The task:
The data must be transcribed exactly, with no line missing.

Entries supplied:
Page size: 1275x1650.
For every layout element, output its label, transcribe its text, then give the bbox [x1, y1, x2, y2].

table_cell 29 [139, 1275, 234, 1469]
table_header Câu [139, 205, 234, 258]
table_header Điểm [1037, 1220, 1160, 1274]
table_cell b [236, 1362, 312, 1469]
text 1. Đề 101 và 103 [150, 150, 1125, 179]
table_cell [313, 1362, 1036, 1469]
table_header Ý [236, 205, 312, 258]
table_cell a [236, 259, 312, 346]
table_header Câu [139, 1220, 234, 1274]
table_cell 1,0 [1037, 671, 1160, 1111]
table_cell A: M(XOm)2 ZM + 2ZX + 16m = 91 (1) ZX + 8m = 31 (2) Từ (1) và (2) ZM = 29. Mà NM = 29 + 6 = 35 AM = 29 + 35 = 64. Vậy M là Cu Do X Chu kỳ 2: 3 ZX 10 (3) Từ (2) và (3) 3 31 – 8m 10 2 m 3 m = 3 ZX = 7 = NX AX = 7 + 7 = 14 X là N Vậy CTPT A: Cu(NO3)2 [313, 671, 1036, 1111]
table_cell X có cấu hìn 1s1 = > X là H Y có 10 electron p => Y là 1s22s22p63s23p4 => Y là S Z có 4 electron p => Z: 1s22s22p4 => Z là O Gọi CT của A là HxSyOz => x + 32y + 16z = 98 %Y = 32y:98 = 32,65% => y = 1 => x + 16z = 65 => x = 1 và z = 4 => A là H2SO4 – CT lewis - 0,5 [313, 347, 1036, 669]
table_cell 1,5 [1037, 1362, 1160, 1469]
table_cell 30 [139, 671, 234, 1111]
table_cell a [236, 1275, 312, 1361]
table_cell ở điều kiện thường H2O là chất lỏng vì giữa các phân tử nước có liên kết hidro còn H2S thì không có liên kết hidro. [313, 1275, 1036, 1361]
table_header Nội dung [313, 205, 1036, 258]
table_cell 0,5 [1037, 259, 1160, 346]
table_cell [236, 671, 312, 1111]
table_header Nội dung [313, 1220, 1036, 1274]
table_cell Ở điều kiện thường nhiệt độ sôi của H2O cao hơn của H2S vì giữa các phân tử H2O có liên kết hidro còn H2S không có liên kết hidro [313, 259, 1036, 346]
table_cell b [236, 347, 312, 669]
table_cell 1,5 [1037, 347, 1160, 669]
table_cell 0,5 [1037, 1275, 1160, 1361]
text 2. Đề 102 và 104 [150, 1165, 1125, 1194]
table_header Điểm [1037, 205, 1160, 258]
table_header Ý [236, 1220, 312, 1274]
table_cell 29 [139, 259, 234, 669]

Task solution:
Page size: 1275x1650.
For every layout element, output its label, transcribe its text, then give the bbox [x1, y1, x2, y2].

table_cell 29 [139, 1275, 234, 1469]
table_header Câu [139, 205, 234, 258]
table_header Điểm [1037, 1220, 1160, 1274]
table_cell b [236, 1362, 312, 1469]
text 1. Đề 101 và 103 [150, 150, 1125, 179]
table_cell [313, 1362, 1036, 1469]
table_header Ý [236, 205, 312, 258]
table_cell a [236, 259, 312, 346]
table_header Câu [139, 1220, 234, 1274]
table_cell 1,0 [1037, 671, 1160, 1111]
table_cell A: M(XOm)2 ZM + 2ZX + 16m = 91 (1) ZX + 8m = 31 (2) Từ (1) và (2) ZM = 29. Mà NM = 29 + 6 = 35 AM = 29 + 35 = 64. Vậy M là Cu Do X Chu kỳ 2: 3 ZX 10 (3) Từ (2) và (3) 3 31 – 8m 10 2 m 3 m = 3 ZX = 7 = NX AX = 7 + 7 = 14 X là N Vậy CTPT A: Cu(NO3)2 [313, 671, 1036, 1111]
table_cell X có cấu hìn 1s1 = > X là H Y có 10 electron p => Y là 1s22s22p63s23p4 => Y là S Z có 4 electron p => Z: 1s22s22p4 => Z là O Gọi CT của A là HxSyOz => x + 32y + 16z = 98 %Y = 32y:98 = 32,65% => y = 1 => x + 16z = 65 => x = 1 và z = 4 => A là H2SO4 – CT lewis - 0,5 [313, 347, 1036, 669]
table_cell 1,5 [1037, 1362, 1160, 1469]
table_cell 30 [139, 671, 234, 1111]
table_cell a [236, 1275, 312, 1361]
table_cell ở điều kiện thường H2O là chất lỏng vì giữa các phân tử nước có liên kết hidro còn H2S thì không có liên kết hidro. [313, 1275, 1036, 1361]
table_header Nội dung [313, 205, 1036, 258]
table_cell 0,5 [1037, 259, 1160, 346]
table_cell [236, 671, 312, 1111]
table_header Nội dung [313, 1220, 1036, 1274]
table_cell Ở điều kiện thường nhiệt độ sôi của H2O cao hơn của H2S vì giữa các phân tử H2O có liên kết hidro còn H2S không có liên kết hidro [313, 259, 1036, 346]
table_cell b [236, 347, 312, 669]
table_cell 1,5 [1037, 347, 1160, 669]
table_cell 0,5 [1037, 1275, 1160, 1361]
text 2. Đề 102 và 104 [150, 1165, 1125, 1194]
table_header Điểm [1037, 205, 1160, 258]
table_header Ý [236, 1220, 312, 1274]
table_cell 29 [139, 259, 234, 669]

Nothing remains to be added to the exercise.